Please provide a built-in function that provides the preferred work group multiple from within a kernel, similar to get_global_size(0), get_local_size(0), etc.

The only work around I see right now requires querying CL_DEVICE_PREFERRED_WORK_GROUP_MULTIPLE and pass the value to a kernel using a preprocessor option before building the program from source.

Sean, what can you do with that information inside the kernel? Once an NDRange has been enqueued and a kernel is executing, it has a fixed work-group size and querying the preferred size cannot make a difference.

The example that came to mind was a parallel reduction. If the work group size and preferred work group multiple are passed as preprocessor options then the loops can be fully unrolled and improve performance. The preferred work group multiple still seems important inside the kernel because you can potentially take advantage of the SIMD nature of running in lock step within a wavefront, so those unnecessary barriers can be removed and improve performance too. Here’s a code snippet of what I had in mind.

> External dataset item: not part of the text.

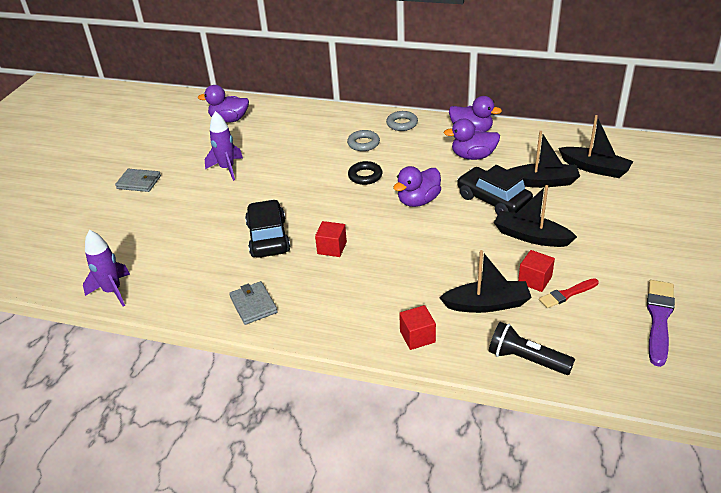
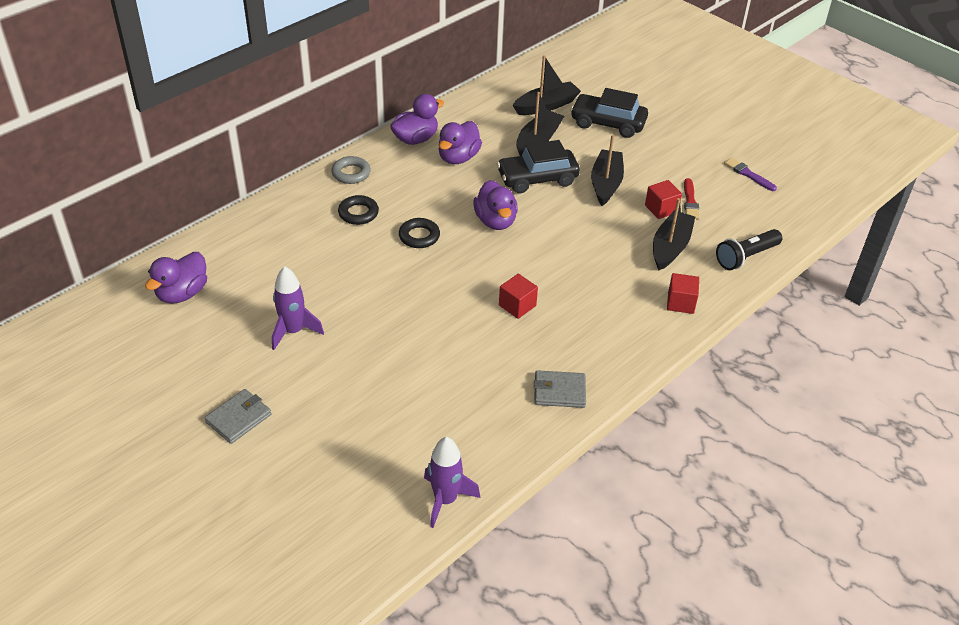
camera: 65 degrees left, 5 degrees up
black car [245,199,291,258] -> black car moved to [570,88,648,138]
grey ring [347,130,380,151] -> black ring [338,195,379,225]
black boat [494,185,577,247] -> black boat turned 135 degrees clockwise [591,135,624,206]
purple brush [647,280,675,367] -> purple brush [724,158,777,191], size x0.62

#if !defined(WORK_GROUP_SIZE) || !defined(PREFERRED_WORK_GROUP_MULTIPLE)
for (size_t i = local_size; i >= local_multiple; i =>> 1)
#else
#pragma unroll
for (size_t i = WORK_GROUP_SIZE; i >= PREFERRED_WORK_GROUP_MULTIPLE; i =>> 1)
#endif
{ ; // reduction with a barrier to sync multiple wavefronts }

#if !defined(WORK_GROUP_SIZE) || !defined(PREFERRED_WORK_GROUP_MULTIPLE)
for (size_t i = local_multiple >> 1; i >= 1; i =>> 1)
#else
#pragma unroll
for (size_t i = PREFERRED_WORK_GROUP_MULTIPLE >> 1; i >= 1; i =>> 1)
#endif
{ ; // reduction without a barrier, only one wavefront }

Okay, I understand your use case and it does have some appeal. The issue I see is that your code at least is making one big assumption: that you can skip the barrier when you reach the work-group-size-multiple boundary. That is only true in certain hardware and if the returned value of work-group-size-multiple boundary is exactly one warp.

We would need to take a step back and see whether something like this can be exposed in a more hardware-agnostic way.

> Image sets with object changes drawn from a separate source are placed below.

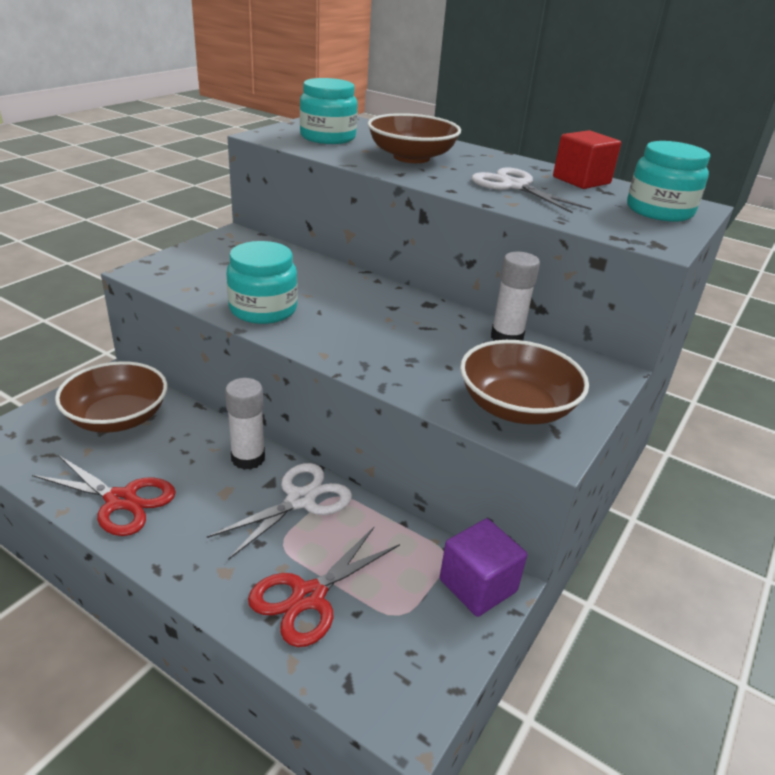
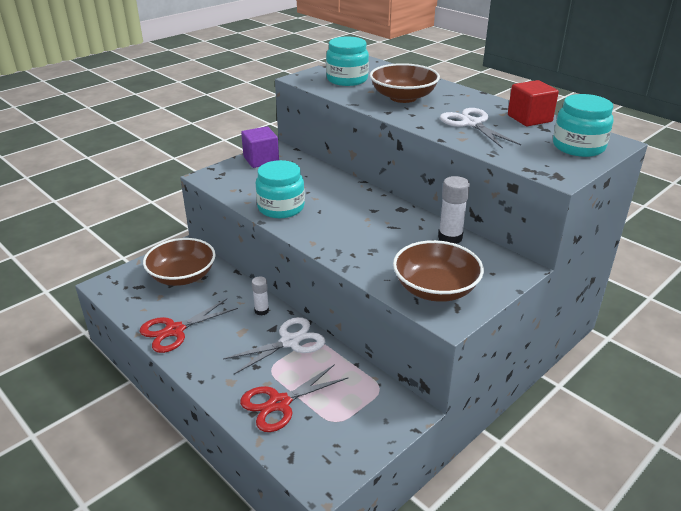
camera: 15 degrees right, 0 degrees up
red scissors [32,455,176,536] -> red scissors turned 105 degrees clockwise [140,299,238,353]
white glue stick [225,378,265,470] -> white glue stick [252,277,269,316], size x0.63
purple cube [440,518,527,617] -> purple cube moved to [241,126,279,168]

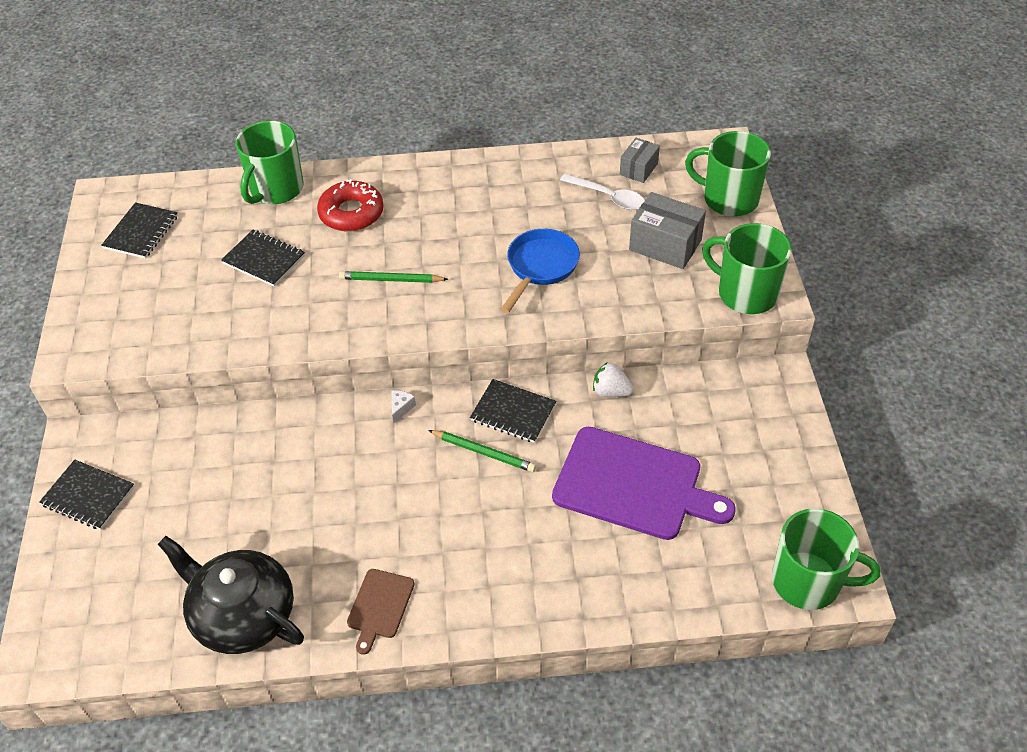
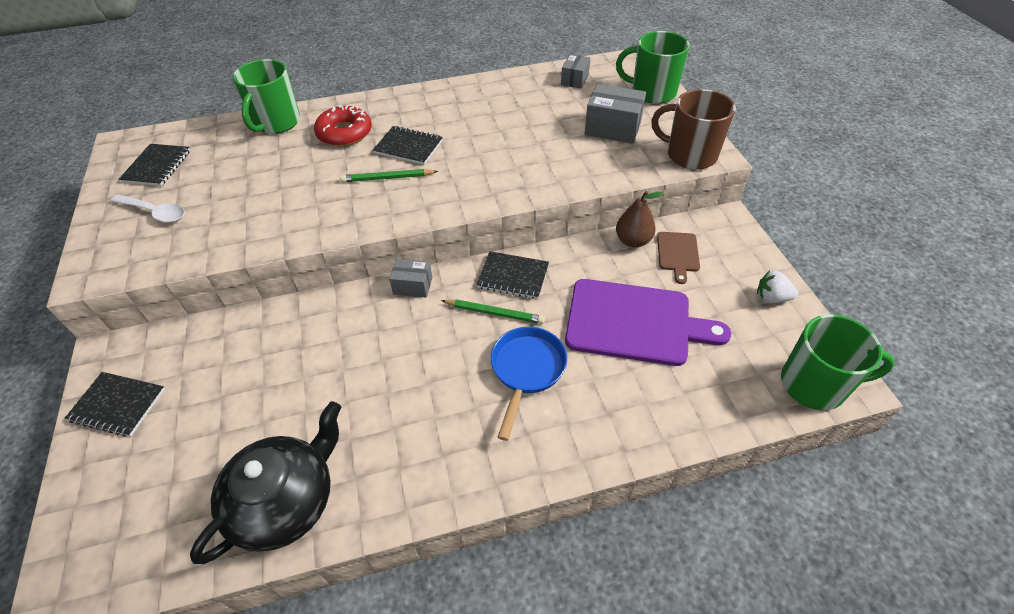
camera: 10 degrees left, 0 degrees up
black teapot [158,536,304,654] -> black teapot turned 105 degrees clockwise [190,401,341,564]
black notebook [221,230,305,287] -> black notebook moved to [373,126,443,165]
brown cutting board [347,569,415,655] -> brown cutting board moved to [657,232,700,284]
white cheese [392,390,416,423] -> grey box [389,259,432,298]
blue pan [500,229,580,313] -> blue pan moved to [491,327,567,441]
white spoon [560,173,645,210] -> white spoon moved to [111,194,185,223]
white strawberry [593,362,633,397] -> white strawberry moved to [757,271,798,303]
green mug [702,223,792,314] -> brown mug [651,89,736,170]
none -> brown pear [616,191,664,247]

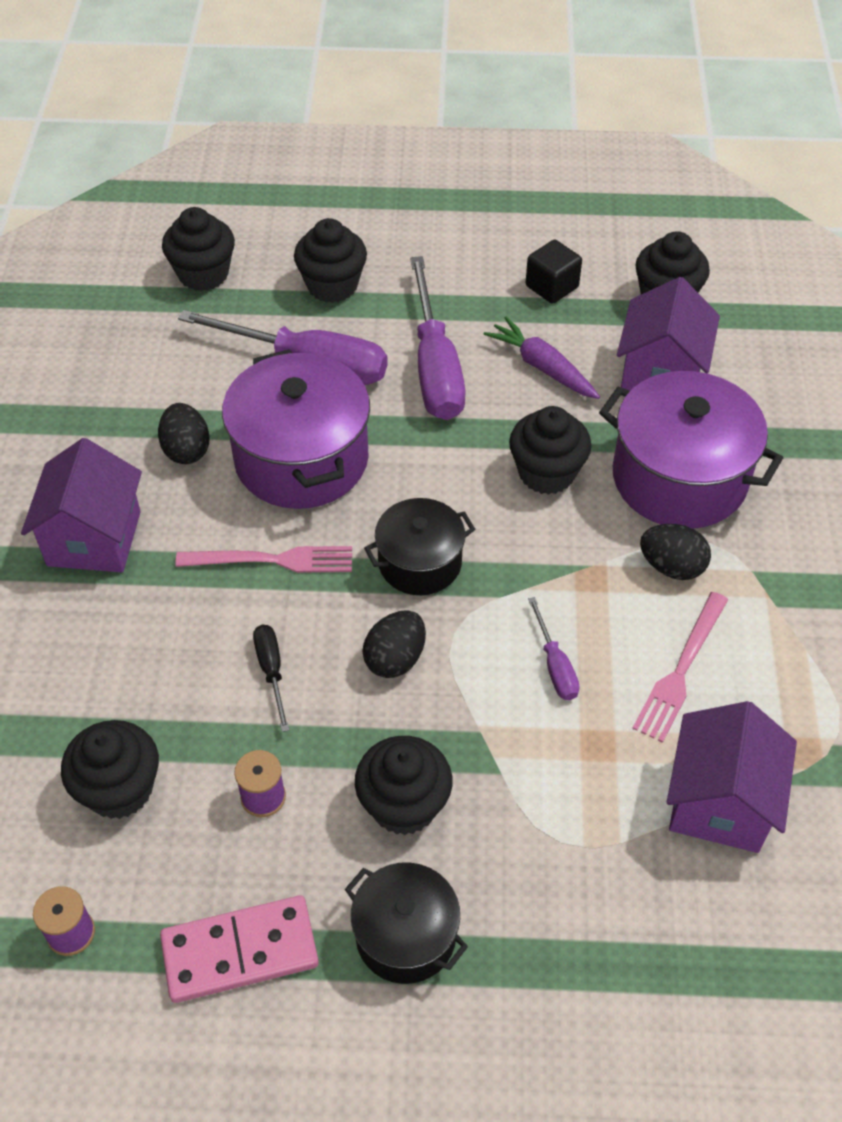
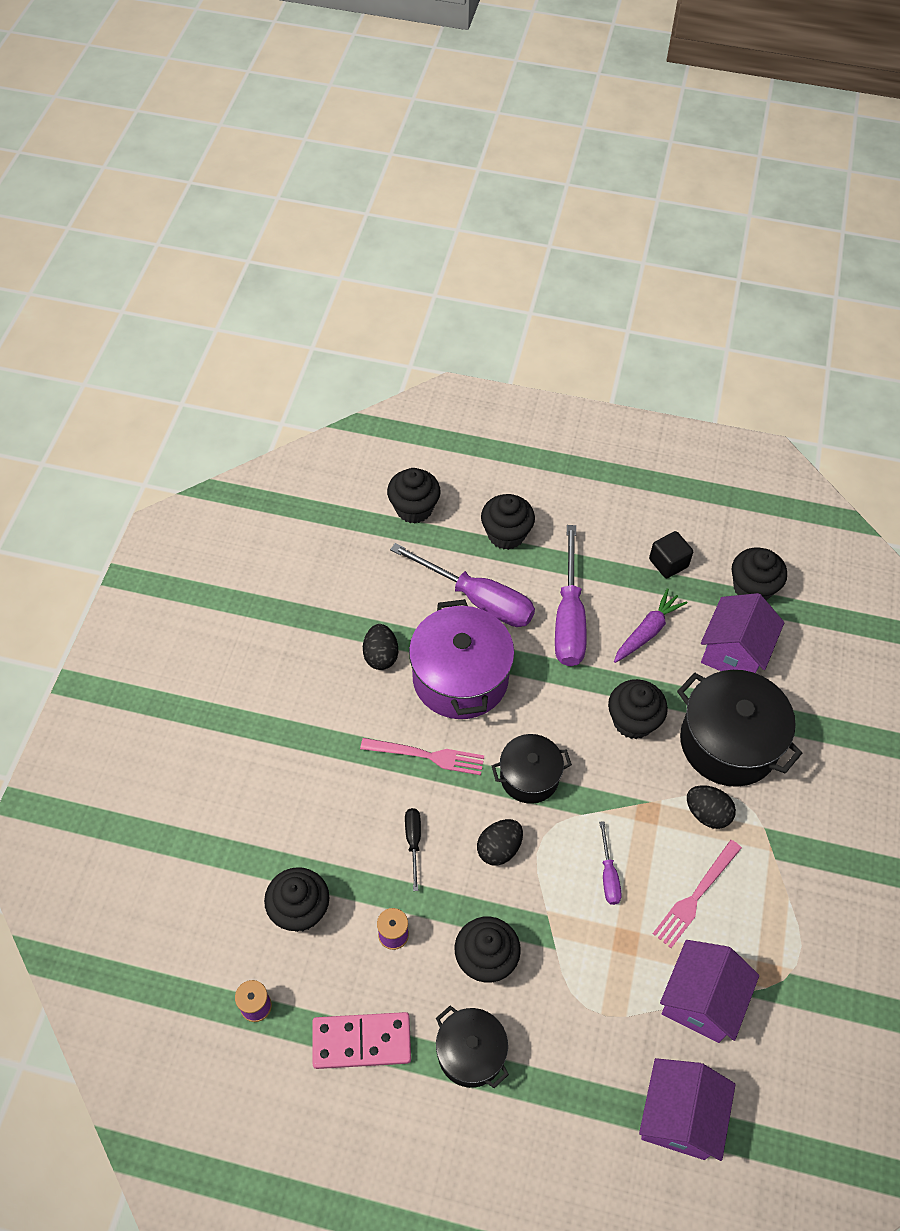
camera: 10 degrees right, 5 degrees up
purple house [21,438,142,573] -> purple house moved to [639,1058,736,1161]
purple carrot [484,317,600,399] -> purple carrot turned 75 degrees clockwise [614,588,687,663]
purple pot [599,371,783,529] -> black pot [677,670,802,787]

I’ll forward this to the committee to see what they think.

Hi David,

Do you happen to have any feedback from the committee on this suggested function?

I could get in trouble if I share what the committee has discussed. Let’s say that it didn’t make it to CL 1.2. :slight_smile:

I’ll ask the spec editor if he wants to make an official comment.

Thanks David, and I definitely don’t want to get you into any trouble.

CL_KERNEL_WORK_GROUP_SIZE_MULTIPLE is supposed to be a performance hint to make sure that the local workgroup size specified to clEnqueueNDRangeKernel is a multiple of this value.

To do what you are suggesting, the definition of CL_KERNEL_WORK_GROUP_SIZE_MULTIPLE will need to be extended to state that this now refers to the SIMD or SIMT execution size. If we did this, then it is correct that the barrier become a NOP. Another option would be to add a new query to indicate the device’s SIMD execution size will have to be added

I don’t believe this specific modification to CL_KERNEL_WORK_GROUP_SIZE_MULTIPLE was discussed by the working group. I’ll bring this up to the group for discussion.